### EXERCISE AIM
Pick out every line in the items below that contains the string "chart", and copy each one. Case counts, so capital and lowercase letters don't match each other.

-------------------------

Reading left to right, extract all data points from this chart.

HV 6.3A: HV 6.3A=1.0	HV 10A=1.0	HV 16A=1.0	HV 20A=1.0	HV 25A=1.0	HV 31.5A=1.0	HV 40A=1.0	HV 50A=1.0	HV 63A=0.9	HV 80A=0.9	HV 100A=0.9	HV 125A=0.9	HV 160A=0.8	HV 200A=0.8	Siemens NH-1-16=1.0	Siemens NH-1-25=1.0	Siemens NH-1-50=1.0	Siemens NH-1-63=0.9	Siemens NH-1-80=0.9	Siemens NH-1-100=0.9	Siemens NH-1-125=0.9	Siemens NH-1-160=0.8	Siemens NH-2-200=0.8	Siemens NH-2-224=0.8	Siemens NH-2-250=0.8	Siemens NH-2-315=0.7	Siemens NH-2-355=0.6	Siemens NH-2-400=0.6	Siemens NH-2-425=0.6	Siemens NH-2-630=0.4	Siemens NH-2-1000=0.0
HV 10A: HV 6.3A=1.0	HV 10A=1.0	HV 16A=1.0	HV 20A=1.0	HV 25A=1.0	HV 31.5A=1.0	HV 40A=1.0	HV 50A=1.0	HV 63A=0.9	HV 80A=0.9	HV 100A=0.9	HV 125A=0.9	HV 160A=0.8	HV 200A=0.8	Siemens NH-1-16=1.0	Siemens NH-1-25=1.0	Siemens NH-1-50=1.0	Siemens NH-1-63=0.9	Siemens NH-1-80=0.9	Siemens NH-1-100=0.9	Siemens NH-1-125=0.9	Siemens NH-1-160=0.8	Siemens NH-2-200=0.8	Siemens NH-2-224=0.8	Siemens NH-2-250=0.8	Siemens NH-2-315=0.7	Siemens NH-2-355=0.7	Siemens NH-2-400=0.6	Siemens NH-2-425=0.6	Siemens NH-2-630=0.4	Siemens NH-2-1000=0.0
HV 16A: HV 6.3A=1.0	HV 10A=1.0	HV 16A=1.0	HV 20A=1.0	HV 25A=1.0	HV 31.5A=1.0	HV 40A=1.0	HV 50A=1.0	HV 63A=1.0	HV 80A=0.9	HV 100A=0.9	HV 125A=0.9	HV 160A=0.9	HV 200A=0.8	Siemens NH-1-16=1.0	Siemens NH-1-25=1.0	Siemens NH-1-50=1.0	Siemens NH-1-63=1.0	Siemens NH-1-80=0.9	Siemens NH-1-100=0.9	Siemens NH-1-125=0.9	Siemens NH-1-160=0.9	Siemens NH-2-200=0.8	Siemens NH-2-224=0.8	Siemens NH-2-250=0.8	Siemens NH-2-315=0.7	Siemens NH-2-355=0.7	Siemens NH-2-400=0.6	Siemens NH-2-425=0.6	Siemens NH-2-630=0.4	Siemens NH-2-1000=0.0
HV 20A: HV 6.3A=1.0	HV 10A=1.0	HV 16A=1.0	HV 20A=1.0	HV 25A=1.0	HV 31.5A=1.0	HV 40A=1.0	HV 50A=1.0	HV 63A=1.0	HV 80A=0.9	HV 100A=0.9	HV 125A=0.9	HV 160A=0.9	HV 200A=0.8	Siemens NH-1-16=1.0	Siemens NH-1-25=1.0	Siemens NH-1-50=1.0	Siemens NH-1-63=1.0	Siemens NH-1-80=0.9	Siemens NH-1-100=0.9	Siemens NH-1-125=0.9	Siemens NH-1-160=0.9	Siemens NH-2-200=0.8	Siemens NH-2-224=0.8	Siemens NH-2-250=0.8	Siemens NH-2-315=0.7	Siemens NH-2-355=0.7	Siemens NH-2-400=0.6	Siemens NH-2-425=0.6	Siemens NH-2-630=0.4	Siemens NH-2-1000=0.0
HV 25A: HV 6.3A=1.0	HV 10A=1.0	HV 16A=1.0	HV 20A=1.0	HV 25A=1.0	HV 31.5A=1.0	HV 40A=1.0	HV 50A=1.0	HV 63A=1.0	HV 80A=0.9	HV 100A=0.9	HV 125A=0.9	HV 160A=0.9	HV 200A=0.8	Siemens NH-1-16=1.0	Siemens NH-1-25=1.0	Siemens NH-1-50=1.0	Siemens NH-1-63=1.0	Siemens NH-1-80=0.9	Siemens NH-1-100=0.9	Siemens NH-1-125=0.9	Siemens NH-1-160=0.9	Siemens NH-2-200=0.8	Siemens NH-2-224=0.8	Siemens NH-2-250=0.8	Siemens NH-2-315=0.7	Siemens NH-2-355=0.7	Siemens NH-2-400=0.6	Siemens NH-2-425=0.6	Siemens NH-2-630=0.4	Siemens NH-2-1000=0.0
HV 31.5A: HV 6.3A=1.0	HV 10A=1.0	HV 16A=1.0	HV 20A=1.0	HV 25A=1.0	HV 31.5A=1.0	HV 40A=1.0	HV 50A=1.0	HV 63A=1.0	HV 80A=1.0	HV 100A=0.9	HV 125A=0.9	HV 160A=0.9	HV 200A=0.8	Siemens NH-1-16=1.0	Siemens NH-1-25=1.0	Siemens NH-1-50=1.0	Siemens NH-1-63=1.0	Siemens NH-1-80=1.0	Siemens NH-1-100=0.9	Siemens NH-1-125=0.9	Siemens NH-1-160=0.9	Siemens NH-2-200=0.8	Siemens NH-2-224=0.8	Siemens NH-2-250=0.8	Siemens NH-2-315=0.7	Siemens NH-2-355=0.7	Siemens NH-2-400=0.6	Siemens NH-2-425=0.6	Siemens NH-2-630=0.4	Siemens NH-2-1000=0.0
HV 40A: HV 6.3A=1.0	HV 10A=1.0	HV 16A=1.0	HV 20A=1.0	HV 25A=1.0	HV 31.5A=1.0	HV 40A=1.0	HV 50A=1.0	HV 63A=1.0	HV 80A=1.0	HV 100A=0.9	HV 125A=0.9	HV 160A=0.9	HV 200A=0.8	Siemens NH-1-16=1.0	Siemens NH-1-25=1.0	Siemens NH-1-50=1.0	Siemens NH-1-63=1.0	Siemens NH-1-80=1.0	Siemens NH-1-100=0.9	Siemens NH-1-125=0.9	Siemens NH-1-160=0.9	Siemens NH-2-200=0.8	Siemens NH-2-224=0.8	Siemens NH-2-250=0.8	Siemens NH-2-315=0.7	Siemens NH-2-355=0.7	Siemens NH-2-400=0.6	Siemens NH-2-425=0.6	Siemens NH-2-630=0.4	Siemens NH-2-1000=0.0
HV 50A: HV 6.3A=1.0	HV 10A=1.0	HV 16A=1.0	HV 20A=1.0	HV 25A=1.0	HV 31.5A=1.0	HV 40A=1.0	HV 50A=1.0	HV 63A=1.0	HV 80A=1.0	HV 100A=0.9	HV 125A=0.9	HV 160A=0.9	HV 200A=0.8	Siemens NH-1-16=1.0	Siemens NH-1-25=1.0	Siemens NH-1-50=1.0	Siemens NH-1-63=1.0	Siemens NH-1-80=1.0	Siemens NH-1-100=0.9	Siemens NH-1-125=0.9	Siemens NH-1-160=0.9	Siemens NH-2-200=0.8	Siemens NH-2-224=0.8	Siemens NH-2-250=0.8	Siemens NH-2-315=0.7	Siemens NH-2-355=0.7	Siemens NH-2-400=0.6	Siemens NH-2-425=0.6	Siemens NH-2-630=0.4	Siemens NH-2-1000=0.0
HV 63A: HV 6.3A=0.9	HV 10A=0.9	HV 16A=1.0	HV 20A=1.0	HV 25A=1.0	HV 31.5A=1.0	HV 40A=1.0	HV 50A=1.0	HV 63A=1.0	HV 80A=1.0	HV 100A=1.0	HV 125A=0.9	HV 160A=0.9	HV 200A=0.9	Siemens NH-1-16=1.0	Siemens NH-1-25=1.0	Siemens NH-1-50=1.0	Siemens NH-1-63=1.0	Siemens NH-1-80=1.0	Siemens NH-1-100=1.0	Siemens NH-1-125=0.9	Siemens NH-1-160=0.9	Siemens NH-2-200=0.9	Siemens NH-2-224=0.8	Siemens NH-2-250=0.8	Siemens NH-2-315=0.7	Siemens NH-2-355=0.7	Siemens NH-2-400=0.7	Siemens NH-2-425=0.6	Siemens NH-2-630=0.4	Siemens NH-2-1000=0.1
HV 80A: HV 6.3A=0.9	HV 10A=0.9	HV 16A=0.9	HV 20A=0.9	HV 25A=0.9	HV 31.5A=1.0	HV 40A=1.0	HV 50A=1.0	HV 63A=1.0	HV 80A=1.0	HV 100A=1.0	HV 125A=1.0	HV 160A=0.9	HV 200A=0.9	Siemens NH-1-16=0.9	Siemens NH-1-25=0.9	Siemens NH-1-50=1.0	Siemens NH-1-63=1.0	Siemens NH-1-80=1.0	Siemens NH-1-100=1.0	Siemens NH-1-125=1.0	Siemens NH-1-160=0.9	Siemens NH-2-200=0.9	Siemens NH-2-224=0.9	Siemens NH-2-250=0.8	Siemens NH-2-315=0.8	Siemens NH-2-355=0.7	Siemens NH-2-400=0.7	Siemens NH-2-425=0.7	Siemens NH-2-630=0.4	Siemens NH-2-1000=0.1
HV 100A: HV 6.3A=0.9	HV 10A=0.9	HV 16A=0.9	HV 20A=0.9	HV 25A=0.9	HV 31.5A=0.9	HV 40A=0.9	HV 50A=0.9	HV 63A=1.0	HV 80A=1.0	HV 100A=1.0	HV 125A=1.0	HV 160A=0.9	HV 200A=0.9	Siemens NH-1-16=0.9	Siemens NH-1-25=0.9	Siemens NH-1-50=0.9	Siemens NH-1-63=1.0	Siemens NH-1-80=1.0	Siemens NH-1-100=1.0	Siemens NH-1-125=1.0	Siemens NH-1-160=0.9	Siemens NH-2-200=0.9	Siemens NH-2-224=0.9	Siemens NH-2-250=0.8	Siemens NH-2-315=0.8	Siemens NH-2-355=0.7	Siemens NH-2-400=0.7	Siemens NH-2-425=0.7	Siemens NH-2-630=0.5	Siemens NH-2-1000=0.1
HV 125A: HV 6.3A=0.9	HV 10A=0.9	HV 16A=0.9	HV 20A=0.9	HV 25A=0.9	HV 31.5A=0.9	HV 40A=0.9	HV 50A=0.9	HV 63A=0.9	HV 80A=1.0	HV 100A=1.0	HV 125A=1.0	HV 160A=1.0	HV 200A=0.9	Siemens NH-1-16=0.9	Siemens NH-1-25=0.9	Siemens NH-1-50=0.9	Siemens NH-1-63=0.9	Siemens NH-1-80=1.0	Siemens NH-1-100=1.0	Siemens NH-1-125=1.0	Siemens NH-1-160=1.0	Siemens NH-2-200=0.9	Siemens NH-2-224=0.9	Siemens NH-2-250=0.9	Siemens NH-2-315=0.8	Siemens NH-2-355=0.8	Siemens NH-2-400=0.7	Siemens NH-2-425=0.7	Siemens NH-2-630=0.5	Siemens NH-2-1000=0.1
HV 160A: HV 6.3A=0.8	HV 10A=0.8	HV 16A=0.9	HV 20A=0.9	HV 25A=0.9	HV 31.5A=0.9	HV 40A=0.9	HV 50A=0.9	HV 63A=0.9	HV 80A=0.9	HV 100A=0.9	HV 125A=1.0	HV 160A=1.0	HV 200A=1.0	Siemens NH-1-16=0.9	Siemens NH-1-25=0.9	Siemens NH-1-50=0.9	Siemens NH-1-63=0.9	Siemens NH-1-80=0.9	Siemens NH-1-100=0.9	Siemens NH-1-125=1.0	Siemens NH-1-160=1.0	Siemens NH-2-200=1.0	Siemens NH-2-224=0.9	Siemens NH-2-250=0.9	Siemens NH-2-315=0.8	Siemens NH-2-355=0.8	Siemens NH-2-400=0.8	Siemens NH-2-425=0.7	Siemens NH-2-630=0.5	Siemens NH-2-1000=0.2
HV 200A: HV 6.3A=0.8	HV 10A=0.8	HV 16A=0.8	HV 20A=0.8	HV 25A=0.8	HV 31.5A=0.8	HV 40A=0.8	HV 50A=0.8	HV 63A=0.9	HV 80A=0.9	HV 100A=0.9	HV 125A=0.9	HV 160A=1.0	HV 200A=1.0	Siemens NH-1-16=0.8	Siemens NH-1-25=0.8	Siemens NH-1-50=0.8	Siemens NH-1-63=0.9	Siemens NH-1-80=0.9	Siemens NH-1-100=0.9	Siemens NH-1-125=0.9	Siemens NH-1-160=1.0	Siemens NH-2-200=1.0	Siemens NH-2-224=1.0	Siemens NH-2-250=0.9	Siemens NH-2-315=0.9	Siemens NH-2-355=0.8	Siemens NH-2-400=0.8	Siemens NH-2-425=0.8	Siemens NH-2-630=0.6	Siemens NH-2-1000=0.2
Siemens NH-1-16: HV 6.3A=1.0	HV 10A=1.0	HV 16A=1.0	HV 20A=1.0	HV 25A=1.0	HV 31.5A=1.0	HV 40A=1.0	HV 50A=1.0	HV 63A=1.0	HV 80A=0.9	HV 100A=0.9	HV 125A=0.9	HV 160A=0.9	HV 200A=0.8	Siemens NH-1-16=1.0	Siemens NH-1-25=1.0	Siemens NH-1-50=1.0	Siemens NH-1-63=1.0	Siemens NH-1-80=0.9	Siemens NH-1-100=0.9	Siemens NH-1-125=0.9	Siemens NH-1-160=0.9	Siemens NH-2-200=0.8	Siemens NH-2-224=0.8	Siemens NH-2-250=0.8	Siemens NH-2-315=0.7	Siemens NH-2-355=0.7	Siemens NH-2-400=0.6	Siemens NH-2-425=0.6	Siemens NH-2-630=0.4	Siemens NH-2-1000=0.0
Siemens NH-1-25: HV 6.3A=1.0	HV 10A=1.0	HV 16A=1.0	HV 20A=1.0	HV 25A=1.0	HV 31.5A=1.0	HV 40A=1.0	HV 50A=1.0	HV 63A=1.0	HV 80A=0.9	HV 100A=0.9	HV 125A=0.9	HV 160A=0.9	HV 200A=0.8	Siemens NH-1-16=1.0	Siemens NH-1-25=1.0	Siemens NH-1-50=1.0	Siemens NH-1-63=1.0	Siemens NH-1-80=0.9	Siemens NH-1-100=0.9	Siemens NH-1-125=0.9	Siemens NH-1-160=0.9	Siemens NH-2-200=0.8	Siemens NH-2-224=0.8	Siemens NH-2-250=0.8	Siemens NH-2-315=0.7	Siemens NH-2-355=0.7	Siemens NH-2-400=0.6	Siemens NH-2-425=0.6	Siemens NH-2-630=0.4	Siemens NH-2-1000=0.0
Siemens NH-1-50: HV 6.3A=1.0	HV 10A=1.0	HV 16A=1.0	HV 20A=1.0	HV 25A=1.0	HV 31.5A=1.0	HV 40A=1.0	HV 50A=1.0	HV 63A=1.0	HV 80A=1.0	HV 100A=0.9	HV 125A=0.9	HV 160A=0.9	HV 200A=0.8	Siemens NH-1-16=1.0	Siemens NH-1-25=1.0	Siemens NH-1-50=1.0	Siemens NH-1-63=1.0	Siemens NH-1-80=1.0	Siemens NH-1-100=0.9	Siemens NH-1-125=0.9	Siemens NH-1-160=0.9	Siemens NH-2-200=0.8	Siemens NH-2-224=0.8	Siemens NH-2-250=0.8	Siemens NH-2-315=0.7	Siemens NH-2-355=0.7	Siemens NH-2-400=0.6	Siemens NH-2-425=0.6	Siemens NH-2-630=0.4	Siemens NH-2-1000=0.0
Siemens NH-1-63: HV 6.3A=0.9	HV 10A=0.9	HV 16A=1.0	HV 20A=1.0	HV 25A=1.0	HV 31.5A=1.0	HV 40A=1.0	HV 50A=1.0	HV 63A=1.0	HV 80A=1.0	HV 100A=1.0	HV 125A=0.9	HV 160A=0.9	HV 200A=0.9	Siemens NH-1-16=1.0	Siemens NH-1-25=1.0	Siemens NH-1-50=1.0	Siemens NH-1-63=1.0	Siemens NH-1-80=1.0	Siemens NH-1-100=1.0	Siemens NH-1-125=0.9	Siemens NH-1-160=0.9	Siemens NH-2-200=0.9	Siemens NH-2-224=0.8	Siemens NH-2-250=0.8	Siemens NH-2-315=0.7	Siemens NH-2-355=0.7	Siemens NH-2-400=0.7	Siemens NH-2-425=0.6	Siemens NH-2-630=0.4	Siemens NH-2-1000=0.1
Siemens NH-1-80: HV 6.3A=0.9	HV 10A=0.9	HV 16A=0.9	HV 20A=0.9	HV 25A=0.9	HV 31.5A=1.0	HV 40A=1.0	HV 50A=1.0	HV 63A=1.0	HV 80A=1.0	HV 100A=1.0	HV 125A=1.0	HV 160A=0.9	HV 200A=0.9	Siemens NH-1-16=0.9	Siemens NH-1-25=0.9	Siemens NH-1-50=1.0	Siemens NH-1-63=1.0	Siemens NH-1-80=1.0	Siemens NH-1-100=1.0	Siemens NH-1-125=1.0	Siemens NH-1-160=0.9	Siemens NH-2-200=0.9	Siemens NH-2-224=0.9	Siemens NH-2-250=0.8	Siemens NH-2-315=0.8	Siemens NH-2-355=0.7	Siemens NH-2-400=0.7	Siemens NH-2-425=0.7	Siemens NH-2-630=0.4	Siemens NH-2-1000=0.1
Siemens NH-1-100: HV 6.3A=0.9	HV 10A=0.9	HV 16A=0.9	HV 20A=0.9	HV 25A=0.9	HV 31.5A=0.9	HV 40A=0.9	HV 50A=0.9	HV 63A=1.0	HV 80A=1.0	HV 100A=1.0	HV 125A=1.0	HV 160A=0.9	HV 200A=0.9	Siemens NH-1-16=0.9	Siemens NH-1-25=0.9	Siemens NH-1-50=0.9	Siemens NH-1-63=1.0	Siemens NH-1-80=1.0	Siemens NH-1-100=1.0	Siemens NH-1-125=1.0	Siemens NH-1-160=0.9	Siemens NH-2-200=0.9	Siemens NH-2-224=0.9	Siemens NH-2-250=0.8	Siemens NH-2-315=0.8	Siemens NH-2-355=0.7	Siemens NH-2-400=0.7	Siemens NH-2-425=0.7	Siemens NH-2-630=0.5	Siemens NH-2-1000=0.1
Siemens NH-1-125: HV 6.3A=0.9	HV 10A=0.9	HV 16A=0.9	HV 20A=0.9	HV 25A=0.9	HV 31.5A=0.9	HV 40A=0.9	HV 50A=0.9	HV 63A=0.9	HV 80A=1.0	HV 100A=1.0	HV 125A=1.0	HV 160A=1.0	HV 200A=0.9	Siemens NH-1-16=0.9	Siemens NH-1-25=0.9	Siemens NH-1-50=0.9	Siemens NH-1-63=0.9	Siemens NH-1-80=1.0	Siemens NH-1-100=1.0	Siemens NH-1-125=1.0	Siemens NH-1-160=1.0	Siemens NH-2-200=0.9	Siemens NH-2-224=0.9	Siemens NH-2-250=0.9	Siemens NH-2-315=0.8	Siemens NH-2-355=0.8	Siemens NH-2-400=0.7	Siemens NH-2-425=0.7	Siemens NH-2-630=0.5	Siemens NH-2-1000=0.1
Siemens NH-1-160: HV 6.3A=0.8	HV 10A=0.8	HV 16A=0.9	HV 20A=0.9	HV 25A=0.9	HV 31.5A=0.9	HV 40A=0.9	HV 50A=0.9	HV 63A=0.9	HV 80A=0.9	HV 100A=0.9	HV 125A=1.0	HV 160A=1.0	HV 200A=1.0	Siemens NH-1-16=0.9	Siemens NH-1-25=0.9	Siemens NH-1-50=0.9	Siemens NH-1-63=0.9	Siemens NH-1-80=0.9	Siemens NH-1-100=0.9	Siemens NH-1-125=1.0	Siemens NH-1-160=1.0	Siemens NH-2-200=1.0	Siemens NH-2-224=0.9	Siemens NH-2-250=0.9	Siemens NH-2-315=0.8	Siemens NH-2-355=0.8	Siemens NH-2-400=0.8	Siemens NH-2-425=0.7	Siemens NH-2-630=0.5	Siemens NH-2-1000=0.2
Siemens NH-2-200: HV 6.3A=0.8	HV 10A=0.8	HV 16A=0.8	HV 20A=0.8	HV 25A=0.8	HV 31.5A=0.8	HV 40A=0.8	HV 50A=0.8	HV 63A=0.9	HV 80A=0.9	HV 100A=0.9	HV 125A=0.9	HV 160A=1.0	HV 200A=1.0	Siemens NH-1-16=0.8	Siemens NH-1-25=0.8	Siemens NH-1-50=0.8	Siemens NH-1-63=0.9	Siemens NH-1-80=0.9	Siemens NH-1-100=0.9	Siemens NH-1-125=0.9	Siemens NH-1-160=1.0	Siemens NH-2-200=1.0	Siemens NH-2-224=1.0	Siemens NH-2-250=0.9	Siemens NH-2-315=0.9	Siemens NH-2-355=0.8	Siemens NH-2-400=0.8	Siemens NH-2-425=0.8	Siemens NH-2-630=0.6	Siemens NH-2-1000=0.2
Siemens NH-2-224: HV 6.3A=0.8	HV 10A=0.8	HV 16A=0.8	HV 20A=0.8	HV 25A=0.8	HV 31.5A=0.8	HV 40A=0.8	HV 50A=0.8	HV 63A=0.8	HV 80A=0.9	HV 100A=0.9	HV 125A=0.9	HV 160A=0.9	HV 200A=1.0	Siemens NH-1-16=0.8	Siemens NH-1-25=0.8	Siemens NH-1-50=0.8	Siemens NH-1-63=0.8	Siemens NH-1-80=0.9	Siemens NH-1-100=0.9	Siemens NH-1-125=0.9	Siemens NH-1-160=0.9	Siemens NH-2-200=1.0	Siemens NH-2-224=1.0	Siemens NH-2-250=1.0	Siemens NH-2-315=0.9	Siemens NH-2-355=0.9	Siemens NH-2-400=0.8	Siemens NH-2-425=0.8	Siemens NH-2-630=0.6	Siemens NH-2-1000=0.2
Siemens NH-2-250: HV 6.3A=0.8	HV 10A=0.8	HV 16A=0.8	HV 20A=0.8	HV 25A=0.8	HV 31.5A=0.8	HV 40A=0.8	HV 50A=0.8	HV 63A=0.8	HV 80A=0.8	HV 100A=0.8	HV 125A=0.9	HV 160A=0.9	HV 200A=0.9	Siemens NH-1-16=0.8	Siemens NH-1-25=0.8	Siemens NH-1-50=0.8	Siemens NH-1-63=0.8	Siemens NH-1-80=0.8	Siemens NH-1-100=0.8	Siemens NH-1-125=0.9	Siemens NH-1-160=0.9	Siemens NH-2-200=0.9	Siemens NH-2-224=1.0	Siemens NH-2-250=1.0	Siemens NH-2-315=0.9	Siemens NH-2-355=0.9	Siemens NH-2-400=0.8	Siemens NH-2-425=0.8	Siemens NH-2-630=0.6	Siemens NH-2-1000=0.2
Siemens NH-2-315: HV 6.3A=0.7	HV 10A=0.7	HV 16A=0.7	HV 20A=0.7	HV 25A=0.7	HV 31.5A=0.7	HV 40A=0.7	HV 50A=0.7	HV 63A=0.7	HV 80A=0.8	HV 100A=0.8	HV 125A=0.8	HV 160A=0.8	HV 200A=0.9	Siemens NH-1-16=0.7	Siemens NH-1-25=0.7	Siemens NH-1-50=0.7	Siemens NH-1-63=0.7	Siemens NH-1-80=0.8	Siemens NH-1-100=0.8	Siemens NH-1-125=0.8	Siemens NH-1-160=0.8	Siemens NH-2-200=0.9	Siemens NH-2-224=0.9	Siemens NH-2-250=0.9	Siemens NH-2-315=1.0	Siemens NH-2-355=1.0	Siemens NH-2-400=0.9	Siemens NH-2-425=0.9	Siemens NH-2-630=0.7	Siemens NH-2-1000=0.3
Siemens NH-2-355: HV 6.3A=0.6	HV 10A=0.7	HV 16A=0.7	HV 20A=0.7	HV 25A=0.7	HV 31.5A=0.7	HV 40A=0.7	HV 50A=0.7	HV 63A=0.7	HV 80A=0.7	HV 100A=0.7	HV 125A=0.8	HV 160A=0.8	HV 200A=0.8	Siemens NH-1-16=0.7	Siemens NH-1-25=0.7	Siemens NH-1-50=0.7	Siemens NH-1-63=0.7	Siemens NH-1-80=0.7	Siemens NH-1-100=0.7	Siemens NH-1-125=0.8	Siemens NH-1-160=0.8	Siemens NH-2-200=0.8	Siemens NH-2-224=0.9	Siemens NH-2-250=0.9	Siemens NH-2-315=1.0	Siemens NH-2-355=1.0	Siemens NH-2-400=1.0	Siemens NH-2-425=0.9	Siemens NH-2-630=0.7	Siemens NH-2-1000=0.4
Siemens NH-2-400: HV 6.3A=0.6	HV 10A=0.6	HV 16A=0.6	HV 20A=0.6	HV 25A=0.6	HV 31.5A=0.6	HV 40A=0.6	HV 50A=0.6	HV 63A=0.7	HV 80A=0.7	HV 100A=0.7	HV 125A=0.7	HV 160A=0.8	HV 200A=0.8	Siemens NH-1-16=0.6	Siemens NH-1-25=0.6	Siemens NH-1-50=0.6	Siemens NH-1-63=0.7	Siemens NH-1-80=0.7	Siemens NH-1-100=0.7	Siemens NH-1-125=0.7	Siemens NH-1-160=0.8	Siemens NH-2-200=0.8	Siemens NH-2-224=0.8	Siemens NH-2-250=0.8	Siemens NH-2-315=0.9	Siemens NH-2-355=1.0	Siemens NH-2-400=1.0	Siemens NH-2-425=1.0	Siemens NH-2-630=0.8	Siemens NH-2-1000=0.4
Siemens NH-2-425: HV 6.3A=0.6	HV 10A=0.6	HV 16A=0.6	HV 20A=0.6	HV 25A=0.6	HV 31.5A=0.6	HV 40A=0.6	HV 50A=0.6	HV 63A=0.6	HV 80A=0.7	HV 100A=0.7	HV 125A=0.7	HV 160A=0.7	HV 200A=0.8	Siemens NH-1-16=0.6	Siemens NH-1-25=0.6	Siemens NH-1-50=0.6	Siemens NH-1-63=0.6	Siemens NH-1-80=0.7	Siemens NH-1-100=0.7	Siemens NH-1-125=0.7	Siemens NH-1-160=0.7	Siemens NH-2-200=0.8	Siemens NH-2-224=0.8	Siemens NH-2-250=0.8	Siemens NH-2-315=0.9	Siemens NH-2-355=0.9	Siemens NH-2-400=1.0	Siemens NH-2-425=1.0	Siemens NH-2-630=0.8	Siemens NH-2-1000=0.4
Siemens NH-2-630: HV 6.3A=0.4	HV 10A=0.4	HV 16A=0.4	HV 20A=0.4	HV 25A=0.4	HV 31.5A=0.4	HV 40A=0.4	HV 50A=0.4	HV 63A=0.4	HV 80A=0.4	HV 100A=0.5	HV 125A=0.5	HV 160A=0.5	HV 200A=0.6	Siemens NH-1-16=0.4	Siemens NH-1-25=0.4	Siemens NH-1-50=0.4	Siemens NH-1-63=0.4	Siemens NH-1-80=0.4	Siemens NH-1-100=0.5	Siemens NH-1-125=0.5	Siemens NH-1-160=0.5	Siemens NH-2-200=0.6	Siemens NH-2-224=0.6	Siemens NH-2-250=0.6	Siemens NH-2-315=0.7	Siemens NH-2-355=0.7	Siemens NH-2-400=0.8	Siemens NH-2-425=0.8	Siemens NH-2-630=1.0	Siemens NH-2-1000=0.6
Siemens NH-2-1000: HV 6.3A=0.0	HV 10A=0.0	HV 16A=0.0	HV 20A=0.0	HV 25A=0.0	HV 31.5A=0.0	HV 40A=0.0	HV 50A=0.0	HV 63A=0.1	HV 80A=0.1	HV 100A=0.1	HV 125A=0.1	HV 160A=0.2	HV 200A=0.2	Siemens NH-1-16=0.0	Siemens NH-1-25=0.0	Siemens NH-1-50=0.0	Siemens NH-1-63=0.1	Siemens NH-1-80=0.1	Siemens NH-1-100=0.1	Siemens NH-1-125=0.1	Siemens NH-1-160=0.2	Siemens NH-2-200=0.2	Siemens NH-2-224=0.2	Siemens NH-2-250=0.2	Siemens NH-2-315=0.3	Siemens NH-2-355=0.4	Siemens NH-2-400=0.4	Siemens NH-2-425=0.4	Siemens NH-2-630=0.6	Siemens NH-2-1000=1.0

-------------------------

### WRITTEN REPLY
Reading left to right, extract all data points from this chart.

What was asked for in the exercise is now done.